**Exercise prompt:** Copy each line of the data exactly. Leave nothing out.

:: Information shown

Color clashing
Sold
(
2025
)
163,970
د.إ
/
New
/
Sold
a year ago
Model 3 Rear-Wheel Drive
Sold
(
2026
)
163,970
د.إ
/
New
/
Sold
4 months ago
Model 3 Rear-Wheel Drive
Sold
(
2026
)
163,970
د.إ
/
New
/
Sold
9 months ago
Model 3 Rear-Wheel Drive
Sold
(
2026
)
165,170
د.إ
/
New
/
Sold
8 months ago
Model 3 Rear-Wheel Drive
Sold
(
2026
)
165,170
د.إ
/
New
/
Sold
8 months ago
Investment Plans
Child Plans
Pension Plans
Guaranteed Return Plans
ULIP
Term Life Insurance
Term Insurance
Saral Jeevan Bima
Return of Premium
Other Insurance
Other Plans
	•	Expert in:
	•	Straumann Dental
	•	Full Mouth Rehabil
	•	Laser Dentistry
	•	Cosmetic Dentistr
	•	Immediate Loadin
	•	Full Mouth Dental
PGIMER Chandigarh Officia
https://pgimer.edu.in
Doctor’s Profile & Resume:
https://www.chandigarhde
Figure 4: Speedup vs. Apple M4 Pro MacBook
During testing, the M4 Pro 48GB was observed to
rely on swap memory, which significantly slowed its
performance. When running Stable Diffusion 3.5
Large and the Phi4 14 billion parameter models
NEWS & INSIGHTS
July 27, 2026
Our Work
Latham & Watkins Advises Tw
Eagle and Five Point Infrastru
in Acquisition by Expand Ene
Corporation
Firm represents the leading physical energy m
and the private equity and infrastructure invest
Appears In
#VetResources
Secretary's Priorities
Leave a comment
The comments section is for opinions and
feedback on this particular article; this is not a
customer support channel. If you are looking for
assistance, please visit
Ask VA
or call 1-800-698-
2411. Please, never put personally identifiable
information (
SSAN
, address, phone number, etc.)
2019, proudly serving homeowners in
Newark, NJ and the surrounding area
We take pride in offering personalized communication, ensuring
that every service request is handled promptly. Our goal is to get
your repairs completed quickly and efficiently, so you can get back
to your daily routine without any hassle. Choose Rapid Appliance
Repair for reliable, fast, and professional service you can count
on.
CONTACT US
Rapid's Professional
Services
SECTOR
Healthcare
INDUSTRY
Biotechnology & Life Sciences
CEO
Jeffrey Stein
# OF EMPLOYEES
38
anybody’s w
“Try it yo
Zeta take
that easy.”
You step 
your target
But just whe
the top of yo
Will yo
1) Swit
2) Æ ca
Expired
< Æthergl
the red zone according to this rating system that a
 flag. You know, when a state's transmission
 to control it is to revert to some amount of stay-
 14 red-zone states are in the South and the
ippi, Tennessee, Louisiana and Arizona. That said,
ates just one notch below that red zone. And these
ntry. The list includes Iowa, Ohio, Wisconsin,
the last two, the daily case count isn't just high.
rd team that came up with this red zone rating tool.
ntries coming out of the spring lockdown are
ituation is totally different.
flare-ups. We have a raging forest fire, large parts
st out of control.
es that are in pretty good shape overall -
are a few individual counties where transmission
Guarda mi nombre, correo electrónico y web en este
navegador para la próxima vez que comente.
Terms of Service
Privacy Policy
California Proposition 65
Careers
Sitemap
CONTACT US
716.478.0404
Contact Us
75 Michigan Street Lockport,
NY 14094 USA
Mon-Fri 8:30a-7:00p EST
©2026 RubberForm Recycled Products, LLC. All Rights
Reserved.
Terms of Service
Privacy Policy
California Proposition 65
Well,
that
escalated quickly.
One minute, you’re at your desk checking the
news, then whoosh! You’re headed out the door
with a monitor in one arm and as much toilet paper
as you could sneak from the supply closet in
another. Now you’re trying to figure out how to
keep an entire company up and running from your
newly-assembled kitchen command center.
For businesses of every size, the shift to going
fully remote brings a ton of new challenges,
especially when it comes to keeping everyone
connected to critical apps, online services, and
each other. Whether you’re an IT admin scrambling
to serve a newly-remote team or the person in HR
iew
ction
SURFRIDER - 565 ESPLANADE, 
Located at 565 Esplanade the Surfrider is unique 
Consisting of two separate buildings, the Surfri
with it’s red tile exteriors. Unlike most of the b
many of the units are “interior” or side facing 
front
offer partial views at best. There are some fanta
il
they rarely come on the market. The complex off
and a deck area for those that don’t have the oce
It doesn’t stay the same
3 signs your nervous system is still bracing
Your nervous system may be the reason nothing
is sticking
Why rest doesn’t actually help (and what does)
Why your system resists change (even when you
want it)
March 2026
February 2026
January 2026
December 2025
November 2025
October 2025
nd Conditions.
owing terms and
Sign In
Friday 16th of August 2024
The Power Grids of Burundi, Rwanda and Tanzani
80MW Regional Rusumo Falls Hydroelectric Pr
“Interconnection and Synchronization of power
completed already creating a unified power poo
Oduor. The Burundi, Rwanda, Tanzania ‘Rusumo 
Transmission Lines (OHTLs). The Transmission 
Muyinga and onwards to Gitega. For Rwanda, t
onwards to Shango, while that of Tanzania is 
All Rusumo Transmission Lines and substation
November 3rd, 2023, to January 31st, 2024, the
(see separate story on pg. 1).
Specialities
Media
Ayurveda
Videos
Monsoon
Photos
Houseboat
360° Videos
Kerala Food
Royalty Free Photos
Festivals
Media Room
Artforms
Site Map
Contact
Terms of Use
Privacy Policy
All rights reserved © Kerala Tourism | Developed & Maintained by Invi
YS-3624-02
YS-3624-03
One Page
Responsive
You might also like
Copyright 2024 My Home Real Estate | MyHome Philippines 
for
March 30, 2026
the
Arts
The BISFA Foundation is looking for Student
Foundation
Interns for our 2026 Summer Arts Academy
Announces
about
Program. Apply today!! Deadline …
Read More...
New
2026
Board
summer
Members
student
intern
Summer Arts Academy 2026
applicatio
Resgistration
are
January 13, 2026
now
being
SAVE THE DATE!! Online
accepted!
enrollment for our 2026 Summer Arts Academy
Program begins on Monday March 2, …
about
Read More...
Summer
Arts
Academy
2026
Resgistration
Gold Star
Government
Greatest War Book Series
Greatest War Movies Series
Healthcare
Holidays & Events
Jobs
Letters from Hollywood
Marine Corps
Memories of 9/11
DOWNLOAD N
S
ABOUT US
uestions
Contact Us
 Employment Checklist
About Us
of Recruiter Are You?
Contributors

::::

**Problem solution:**
Color clashing
Sold
(
2025
)
163,970
د.إ
/
New
/
Sold
a year ago
Model 3 Rear-Wheel Drive
Sold
(
2026
)
163,970
د.إ
/
New
/
Sold
4 months ago
Model 3 Rear-Wheel Drive
Sold
(
2026
)
163,970
د.إ
/
New
/
Sold
9 months ago
Model 3 Rear-Wheel Drive
Sold
(
2026
)
165,170
د.إ
/
New
/
Sold
8 months ago
Model 3 Rear-Wheel Drive
Sold
(
2026
)
165,170
د.إ
/
New
/
Sold
8 months ago
Investment Plans
Child Plans
Pension Plans
Guaranteed Return Plans
ULIP
Term Life Insurance
Term Insurance
Saral Jeevan Bima
Return of Premium
Other Insurance
Other Plans
	•	Expert in:
	•	Straumann Dental
	•	Full Mouth Rehabil
	•	Laser Dentistry
	•	Cosmetic Dentistr
	•	Immediate Loadin
	•	Full Mouth Dental
PGIMER Chandigarh Officia
https://pgimer.edu.in
Doctor’s Profile & Resume:
https://www.chandigarhde
Figure 4: Speedup vs. Apple M4 Pro MacBook
During testing, the M4 Pro 48GB was observed to
rely on swap memory, which significantly slowed its
performance. When running Stable Diffusion 3.5
Large and the Phi4 14 billion parameter models
NEWS & INSIGHTS
July 27, 2026
Our Work
Latham & Watkins Advises Tw
Eagle and Five Point Infrastru
in Acquisition by Expand Ene
Corporation
Firm represents the leading physical energy m
and the private equity and infrastructure invest
Appears In
#VetResources
Secretary's Priorities
Leave a comment
The comments section is for opinions and
feedback on this particular article; this is not a
customer support channel. If you are looking for
assistance, please visit
Ask VA
or call 1-800-698-
2411. Please, never put personally identifiable
information (
SSAN
, address, phone number, etc.)
2019, proudly serving homeowners in
Newark, NJ and the surrounding area
We take pride in offering personalized communication, ensuring
that every service request is handled promptly. Our goal is to get
your repairs completed quickly and efficiently, so you can get back
to your daily routine without any hassle. Choose Rapid Appliance
Repair for reliable, fast, and professional service you can count
on.
CONTACT US
Rapid's Professional
Services
SECTOR
Healthcare
INDUSTRY
Biotechnology & Life Sciences
CEO
Jeffrey Stein
# OF EMPLOYEES
38
anybody’s w
“Try it yo
Zeta take
that easy.”
You step 
your target
But just whe
the top of yo
Will yo
1) Swit
2) Æ ca
Expired
< Æthergl
the red zone according to this rating system that a
 flag. You know, when a state's transmission
 to control it is to revert to some amount of stay-
 14 red-zone states are in the South and the
ippi, Tennessee, Louisiana and Arizona. That said,
ates just one notch below that red zone. And these
ntry. The list includes Iowa, Ohio, Wisconsin,
the last two, the daily case count isn't just high.
rd team that came up with this red zone rating tool.
ntries coming out of the spring lockdown are
ituation is totally different.
flare-ups. We have a raging forest fire, large parts
st out of control.
es that are in pretty good shape overall -
are a few individual counties where transmission
Guarda mi nombre, correo electrónico y web en este
navegador para la próxima vez que comente.
Terms of Service
Privacy Policy
California Proposition 65
Careers
Sitemap
CONTACT US
716.478.0404
Contact Us
75 Michigan Street Lockport,
NY 14094 USA
Mon-Fri 8:30a-7:00p EST
©2026 RubberForm Recycled Products, LLC. All Rights
Reserved.
Terms of Service
Privacy Policy
California Proposition 65
Well,
that
escalated quickly.
One minute, you’re at your desk checking the
news, then whoosh! You’re headed out the door
with a monitor in one arm and as much toilet paper
as you could sneak from the supply closet in
another. Now you’re trying to figure out how to
keep an entire company up and running from your
newly-assembled kitchen command center.
For businesses of every size, the shift to going
fully remote brings a ton of new challenges,
especially when it comes to keeping everyone
connected to critical apps, online services, and
each other. Whether you’re an IT admin scrambling
to serve a newly-remote team or the person in HR
iew
ction
SURFRIDER - 565 ESPLANADE, 
Located at 565 Esplanade the Surfrider is unique 
Consisting of two separate buildings, the Surfri
with it’s red tile exteriors. Unlike most of the b
many of the units are “interior” or side facing 
front
offer partial views at best. There are some fanta
il
they rarely come on the market. The complex off
and a deck area for those that don’t have the oce
It doesn’t stay the same
3 signs your nervous system is still bracing
Your nervous system may be the reason nothing
is sticking
Why rest doesn’t actually help (and what does)
Why your system resists change (even when you
want it)
March 2026
February 2026
January 2026
December 2025
November 2025
October 2025
nd Conditions.
owing terms and
Sign In
Friday 16th of August 2024
The Power Grids of Burundi, Rwanda and Tanzani
80MW Regional Rusumo Falls Hydroelectric Pr
“Interconnection and Synchronization of power
completed already creating a unified power poo
Oduor. The Burundi, Rwanda, Tanzania ‘Rusumo 
Transmission Lines (OHTLs). The Transmission 
Muyinga and onwards to Gitega. For Rwanda, t
onwards to Shango, while that of Tanzania is 
All Rusumo Transmission Lines and substation
November 3rd, 2023, to January 31st, 2024, the
(see separate story on pg. 1).
Specialities
Media
Ayurveda
Videos
Monsoon
Photos
Houseboat
360° Videos
Kerala Food
Royalty Free Photos
Festivals
Media Room
Artforms
Site Map
Contact
Terms of Use
Privacy Policy
All rights reserved © Kerala Tourism | Developed & Maintained by Invi
YS-3624-02
YS-3624-03
One Page
Responsive
You might also like
Copyright 2024 My Home Real Estate | MyHome Philippines 
for
March 30, 2026
the
Arts
The BISFA Foundation is looking for Student
Foundation
Interns for our 2026 Summer Arts Academy
Announces
about
Program. Apply today!! Deadline …
Read More...
New
2026
Board
summer
Members
student
intern
Summer Arts Academy 2026
applicatio
Resgistration
are
January 13, 2026
now
being
SAVE THE DATE!! Online
accepted!
enrollment for our 2026 Summer Arts Academy
Program begins on Monday March 2, …
about
Read More...
Summer
Arts
Academy
2026
Resgistration
Gold Star
Government
Greatest War Book Series
Greatest War Movies Series
Healthcare
Holidays & Events
Jobs
Letters from Hollywood
Marine Corps
Memories of 9/11
DOWNLOAD N
S
ABOUT US
uestions
Contact Us
 Employment Checklist
About Us
of Recruiter Are You?
Contributors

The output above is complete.